Mon chef d’établissement m’a informé que des élèves du niveau de la classe de 5éme font circuler des messages insultants visant certains professeurs : insultes, mots grossiers, critiques du physique…sur leurs portables et réseaux sociaux J’ai été, à mon insu, la cible d’un petit message dont l’auteur est un élève d’une de mes classes de 5 éme qu’il a échangé avec d’autres élèves. voici le message : Logan j’ai dit sa pour rire elle a un cul sa sens le cercueil madame Thomas Hatice 68 Or c vrai Orgesa de koi On peut supposer qu’un autre message circulait comme l’indique le » pour rire » dans cette réponse. Que faire ? Comment réagir face à cet élève ? Quelle attitude puis-je avoir face aux élèves qui ont eu connaissance de ce message et qui on une attitude fausse vis à vis de moi, leur professeur ? Convoquer le ou les responsables légaux ? Porter plainte ? Ce genre d’incivilité devient quotidienne et pose le problème de la censure parental face à l’utilisation des réseaux sociaux, le problème du discrédit porté par certains élèves sans éducation sur le corps enseignant qui viennent pour « s’amuser » et n’ont pas de niveau scolaire.

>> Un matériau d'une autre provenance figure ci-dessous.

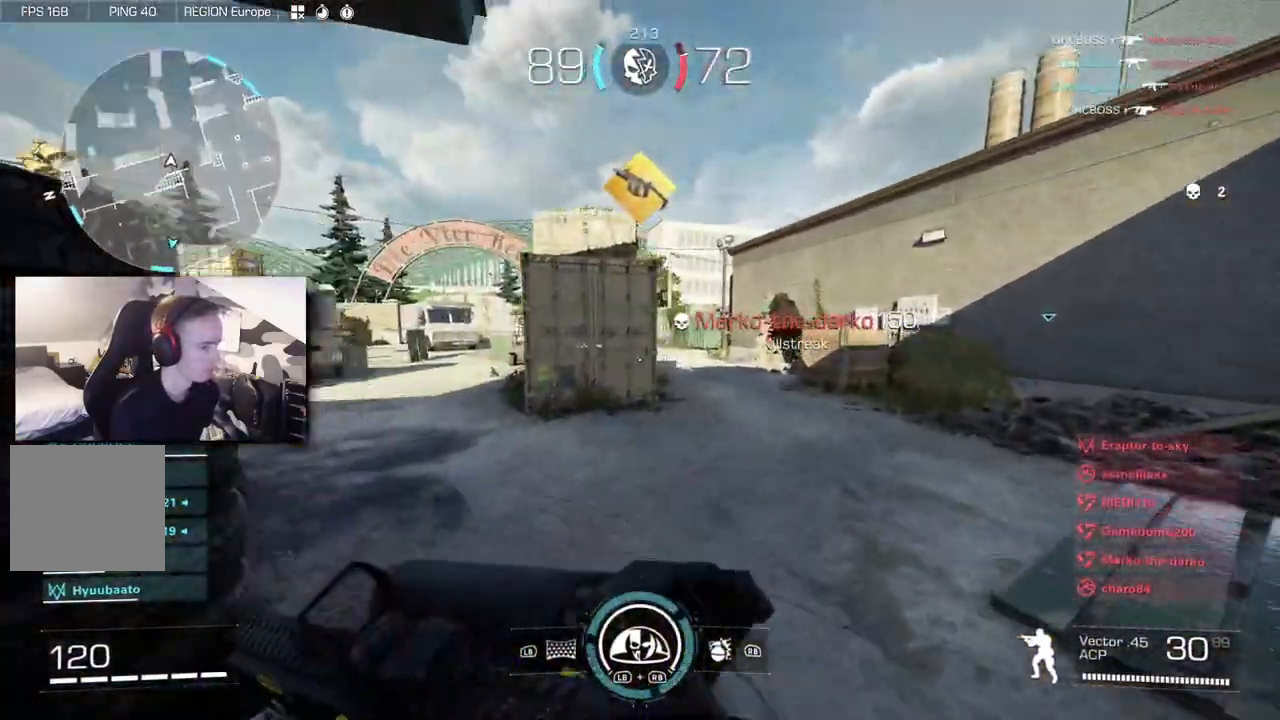
{"dt_ms": 500, "buttons": [], "left_stick": "up-left", "right_stick": "center", "button_events": [[400, "B", "down"], [450, "B", "up"]]}
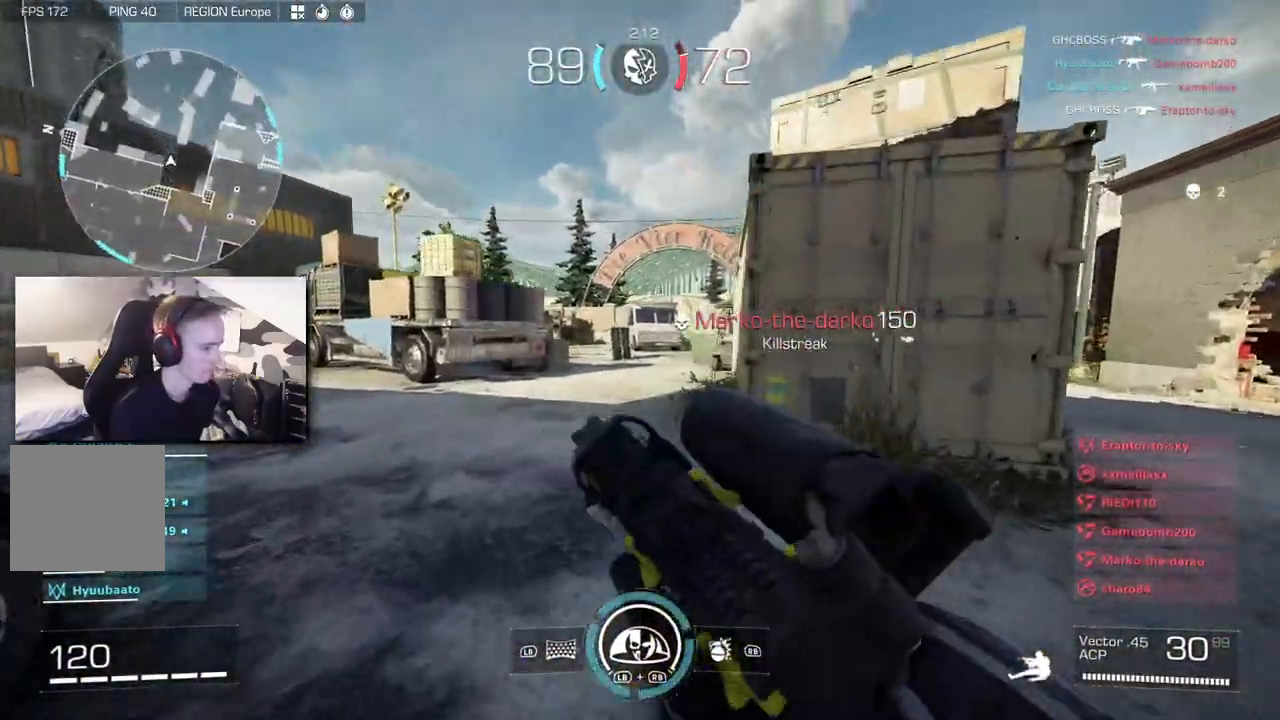
{"dt_ms": 1000, "buttons": [], "left_stick": "up-right", "right_stick": "right", "button_events": [[33, "A", "down"], [133, "A", "up"], [317, "L3", "down"], [583, "L3", "up"]]}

Me Florence Lec : Face à ce type de propos et dans la mesure où l’auteur est identifiable, une procédure disciplinaire pourra être intentée. Par ailleurs, puisque d’autres élèves, ont semble-t-il été complices de ces propos et n’ont rien dit/ou rien fait, il conviendrait également qu’une réunion puisse être fixée entre le chef d’établissement et les parents d’élèves pour alerter et mettre en garde contre ces propos diffamatoires et outrageants sur internet. Un dépôt de plainte pourrait être envisagé si l’issue de la procédure disciplinaire ne vous donnait pas satisfaction. Nous vous invitons à vous rapprocher de votre délégation départementale qui pourra vous conseiller au mieux. Sachez également que des associations, organisations complémentaires de l’école interviennent dans les établissements scolaires afin de dispenser de séances d’éducation aux pratiques numériques. Cela peut faire l’objet d’un projet au sein de l’établissement pouvant favoriser une utilisation pertinente des réseaux sociaux.
Jean-Louis Linder : Ce comportement est en lien direct avec le règlement intérieur et ce qui ne saurait être acceptable en présentiel ne l’est pas moins en distanciel. Un fiche incident est indispensable avec tous les éléments que vous évoquez. Les incivilités se sont amplifiées par l’usage de relations « hors la classe » et les parents sont les premiers responsables qu’il convient de remobiliser en équipe. Chaque professeur gère sa classe au mieux mais lorsque les règles sont transgressées cela relève bien du collectif et du règlement intérieur.